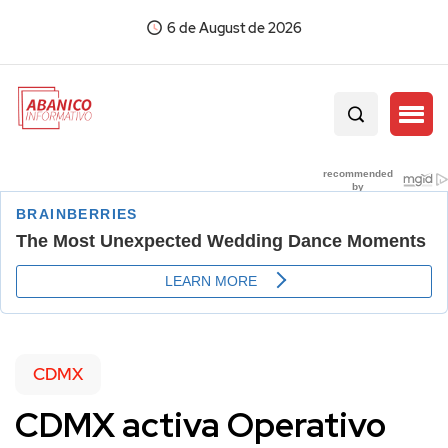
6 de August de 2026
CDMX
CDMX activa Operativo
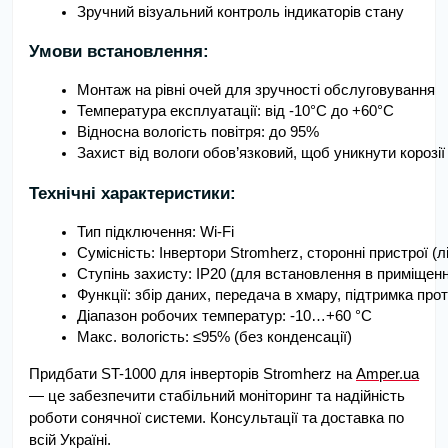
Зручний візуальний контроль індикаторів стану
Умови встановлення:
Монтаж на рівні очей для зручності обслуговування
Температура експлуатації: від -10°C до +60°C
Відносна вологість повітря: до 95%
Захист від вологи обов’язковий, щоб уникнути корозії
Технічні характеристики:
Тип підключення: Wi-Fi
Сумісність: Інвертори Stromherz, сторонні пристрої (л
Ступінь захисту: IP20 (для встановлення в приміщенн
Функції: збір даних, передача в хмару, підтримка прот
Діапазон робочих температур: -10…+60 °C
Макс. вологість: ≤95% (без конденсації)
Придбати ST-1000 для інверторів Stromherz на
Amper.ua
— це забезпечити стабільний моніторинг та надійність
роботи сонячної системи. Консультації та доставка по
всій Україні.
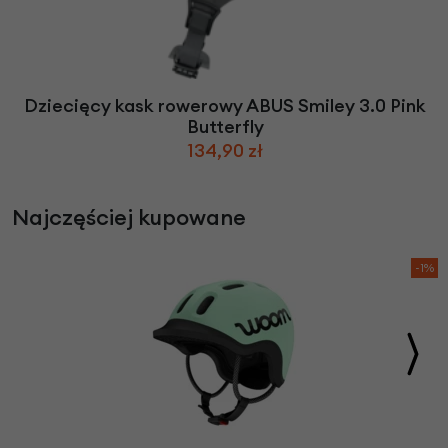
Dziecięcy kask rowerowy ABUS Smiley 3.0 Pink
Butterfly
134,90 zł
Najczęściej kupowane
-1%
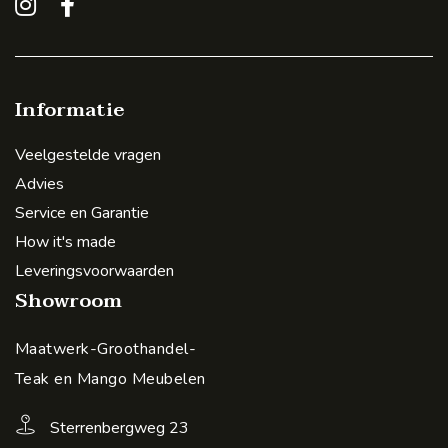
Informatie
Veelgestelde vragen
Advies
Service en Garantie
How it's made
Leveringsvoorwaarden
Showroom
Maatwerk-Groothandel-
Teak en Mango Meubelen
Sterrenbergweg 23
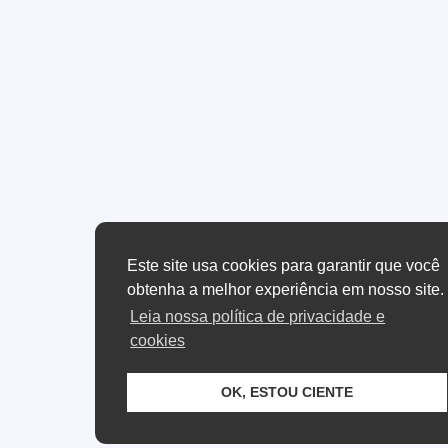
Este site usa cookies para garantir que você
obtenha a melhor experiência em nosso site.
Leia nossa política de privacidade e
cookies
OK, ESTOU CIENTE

========

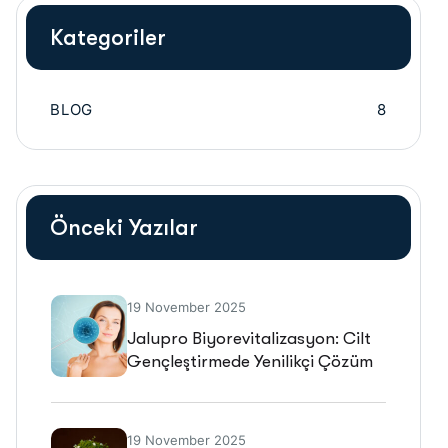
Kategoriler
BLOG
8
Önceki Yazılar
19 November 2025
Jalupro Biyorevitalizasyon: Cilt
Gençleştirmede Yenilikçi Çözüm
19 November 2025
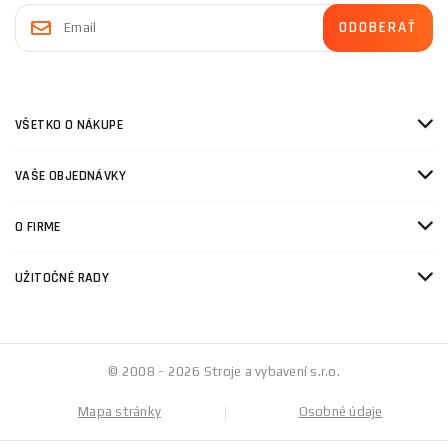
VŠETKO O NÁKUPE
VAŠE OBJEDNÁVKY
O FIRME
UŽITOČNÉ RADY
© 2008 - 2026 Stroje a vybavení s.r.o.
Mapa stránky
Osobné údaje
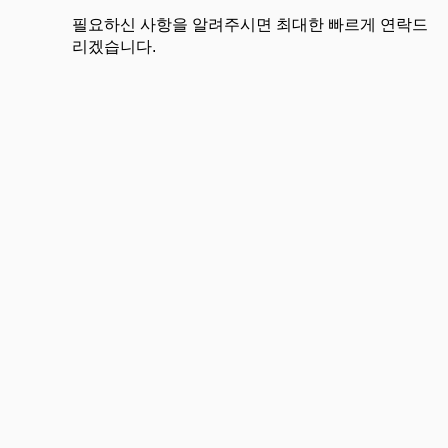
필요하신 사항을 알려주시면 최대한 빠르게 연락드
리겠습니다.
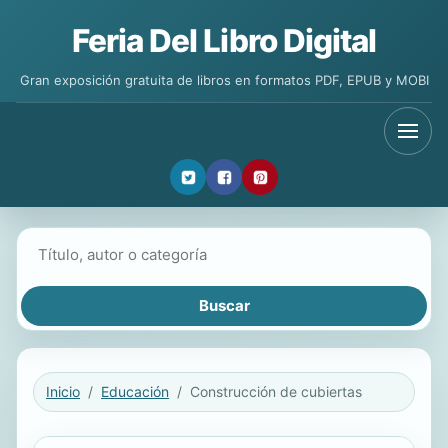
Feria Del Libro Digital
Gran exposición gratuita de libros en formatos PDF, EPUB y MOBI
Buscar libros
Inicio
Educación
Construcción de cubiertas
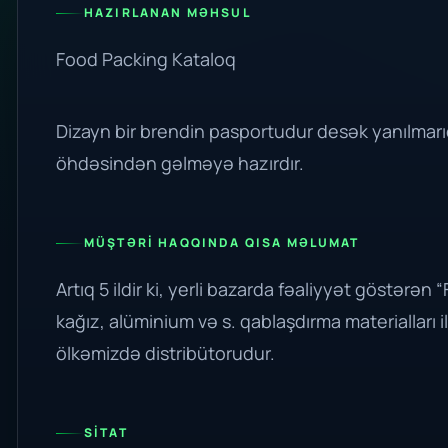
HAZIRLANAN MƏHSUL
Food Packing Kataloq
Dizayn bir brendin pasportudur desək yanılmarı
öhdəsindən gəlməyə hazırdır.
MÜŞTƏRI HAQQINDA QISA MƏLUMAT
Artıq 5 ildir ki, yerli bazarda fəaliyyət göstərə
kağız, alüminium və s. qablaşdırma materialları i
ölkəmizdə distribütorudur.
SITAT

========

Action item. Output exactly the lines of the listing above that start with the one holding "6 de August de 2026" and go on through the one holding "Діапазон робочих температур: -10…+60 °C"; leave the pictures out.

Answer to this task.
6 de August de 2026
CDMX
CDMX activa Operativo
Зручний візуальний контроль індикаторів стану
Умови встановлення:
Монтаж на рівні очей для зручності обслуговування
Температура експлуатації: від -10°C до +60°C
Відносна вологість повітря: до 95%
Захист від вологи обов’язковий, щоб уникнути корозії
Технічні характеристики:
Тип підключення: Wi-Fi
Сумісність: Інвертори Stromherz, сторонні пристрої (л
Ступінь захисту: IP20 (для встановлення в приміщенн
Функції: збір даних, передача в хмару, підтримка прот
Діапазон робочих температур: -10…+60 °C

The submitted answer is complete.